El arte de complicarse la vida

 

Me había hecho yo el medio propósito de cerrar el blog con mi última entrada. Por aquello de clausurar un capítulo, y porque me he imprimido todo el blog en papel, en dos libritos preciosos que son unos de los pocos objetos que salvaría de mi casa si tuviese que salir pitando con lo puesto. Y es que me encanta acabar cosas, darlas por finiquitadas y olvidarme de ellas. Pero sabía, lo sabía, que me picaría el gusanillo de seguir escribiendo (de ahí que solo fuera un medio propósito).

Dicen que lo de los blogs ya es del cretácico, que nadie los lee, y blablablá. Supongo que algo de eso hay, pero cada vez que alguien comenta que le gustaba pasarse por aquí, me emociona enormemente y es un acicate para volver a las andadas.

Y bah, ahora que tengo un rato (o me lo fabrico entre enviar facturas al gestor y asistir a una formación online), pues démosle al teclado.

Llevo ya casi medio año como empresaria de mi propia clínica. Aún estoy lejos de sacarme un sueldo, pero todo el mundo me recuerda lo de que se necesitan dos años para ver la luz al final del túnel, o más bien los euros en la cuenta bancaria. Pues nada, paciencia. Me paso más tiempo gestionando que ejerciendo, pero también va en el pack del autónomo (encantador, el pack del autónomo, está lleno de sorpresitas desternillantes, pero de eso, mejor ni hablo).

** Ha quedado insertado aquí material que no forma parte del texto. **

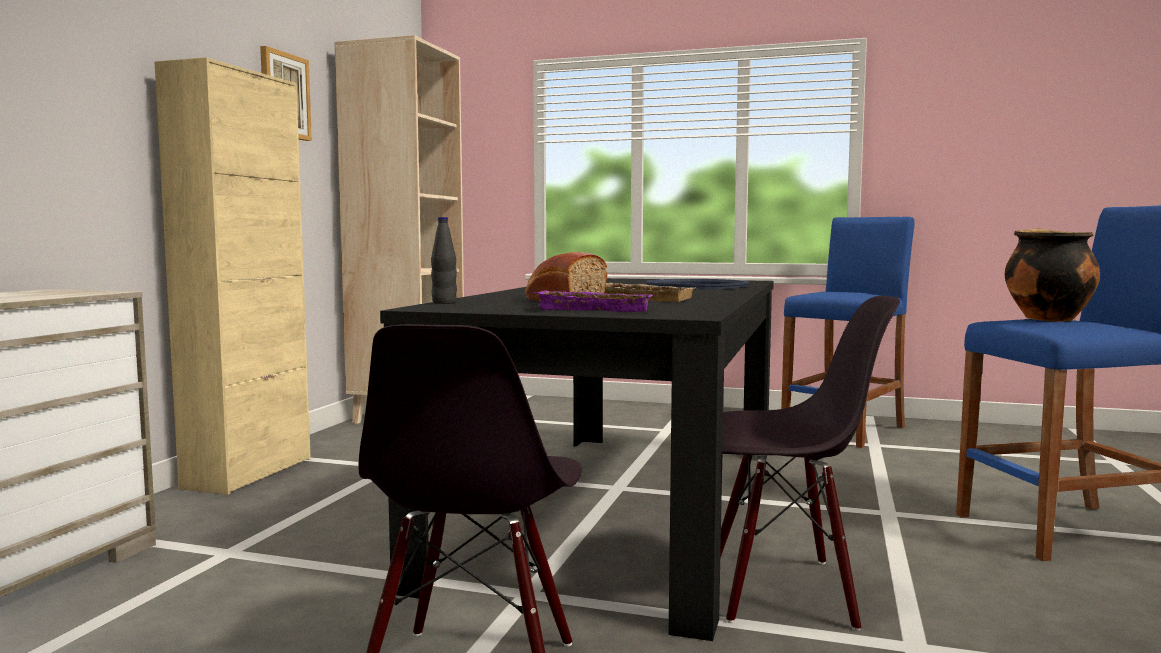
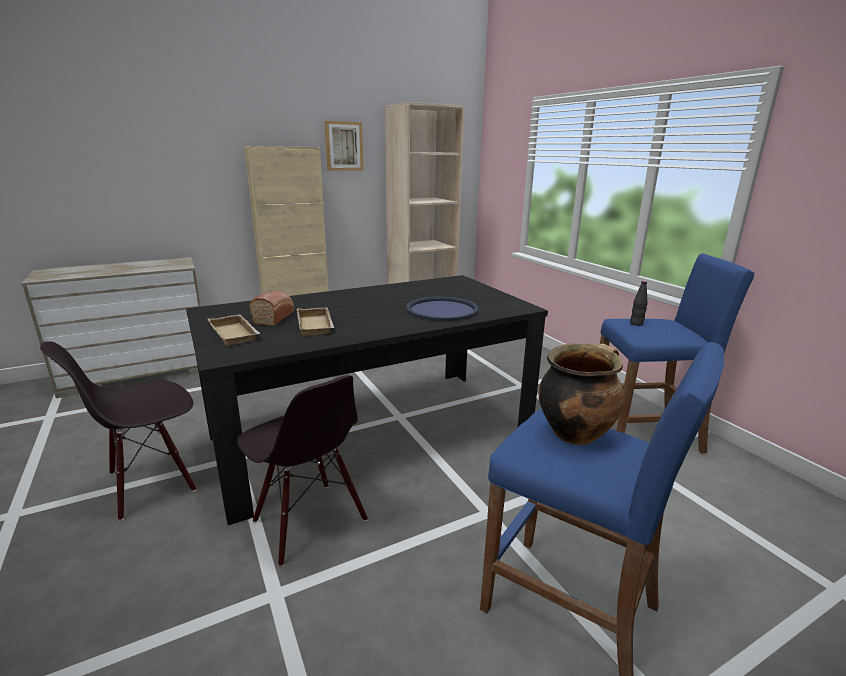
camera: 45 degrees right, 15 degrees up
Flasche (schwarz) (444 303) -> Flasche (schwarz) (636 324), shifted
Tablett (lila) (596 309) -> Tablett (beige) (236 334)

Podría escribir largo y tendido sobre todas las movidas que hemos vivido en casa en los últimos años, pero siempre he preferido que el blog fuese para otra cosa, así que me voy a centrar en mi último entretenimiento: Suertudo.

Porque si no es suficiente con emprender, pedir un préstamo para sortear los famosos dos primeros años, entrar a saco en la preadolescencia de P, lidiar con historias varias que incluyen abogados, juicios y otras muchas aventuras locas y divertidas, a mí va y no se me ocurre otra cosa que adoptar un perro. Un cachorro, en concreto. De dos meses, para ser exactos.

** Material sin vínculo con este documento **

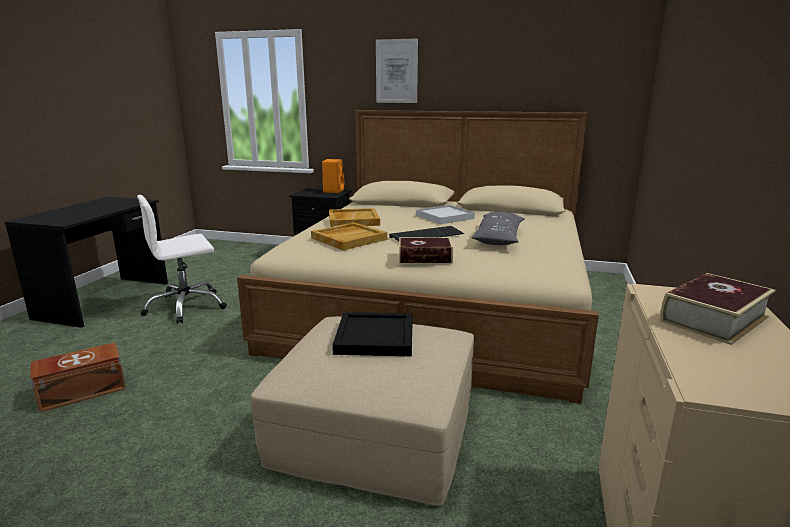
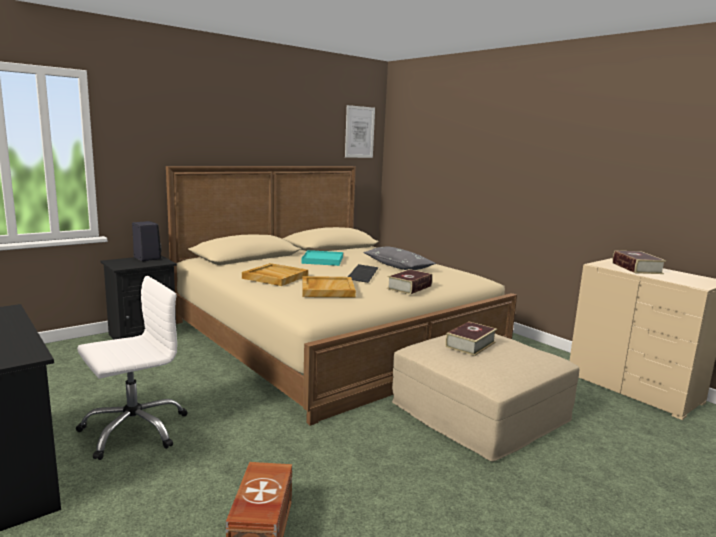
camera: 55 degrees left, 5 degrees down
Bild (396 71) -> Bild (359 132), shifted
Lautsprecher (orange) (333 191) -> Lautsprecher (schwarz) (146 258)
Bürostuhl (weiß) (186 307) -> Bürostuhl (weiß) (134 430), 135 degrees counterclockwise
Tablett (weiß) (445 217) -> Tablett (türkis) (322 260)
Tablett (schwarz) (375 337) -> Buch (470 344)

La motivación era loable: P echaba de menos a Perra, lo estaba pasando regular en el cole y era una forma de darle vidilla y alegría, yo también tenía ganas de tener un bicho en casa otra vez (aparte de los de dos patas), … en mi cabeza todo tenía sentido.

Y entonces vi la foto de Suertudo en las redes sociales de una protectora que sigo y pensé: “es él”. He tenido muchos animales en mi vida, pero jamás he sido yo la que los buscase activamente, llegaron o los eligieron por mí. Era la primera vez que yo tomaba la decisión, y podría decirse que fue un flechazo. Contacté con la protectora, me presenté, rellené los papeles, hice las entrevistas, y consideraron que nuestra familia era ideal para Suertudo.

Lo fuimos a buscar un sábado lluvioso, y cuando sacaron esa bola de pelo adorable y nos la pusieron en los brazos, fue indescriptible. P y su hermano se derretían de amor.

Los primeros días Suertudo disimuló muy bien. Dormía mucho y el resto del tiempo estaba tranquilo y feliz poniéndose las botas. Pero al poco de llegar reveló su verdadera personalidad, y empezó a comerse la casa. Así, literal. Y a saltar, morder cables, darle el siroco en el momento más inadecuado… como cuando intentaba darme una ducha y tenía que salir corriendo porque se había meado y cagado en el pasillo y P me gritaba para que lo ayudase a que Suertudo no se rebozase en sus excrementos (pasar el mocho con la toalla mal puesta y el pelo chorreando mientras sujetas un perro de tres meses, es un ejercicio de malabares digno del Circo del Sol, solo que en plan cutre-escatológico). Hubo momentos en los que me sentí como cuando P nació y el posparto me desbordaba: i-dén-ti-co.

Decidí hacer un SOS en toda regla a una colega especialista en etología, porque Suertudo además de comer puertas, no lleva nada bien quedarse solo y me lo tengo que traer al trabajo cada día y puede decirse que desde entonces la cosa ha mejorado bastante. Aún queda mucho por pulir, pero ya no parezco una desquiciada salida del frenopático. En realidad, me estoy haciendo famosa en el barrio, porque llevo una bolsita con pienso colgando perpetuamente de mi pantalón, y voy con Suertudo arriba y abajo tratando de educarle, y dándole sermones mientras él pega un bote detrás de una paloma y yo salgo despedida desparramando bolitas de pienso como si fuera una estrella fugaz.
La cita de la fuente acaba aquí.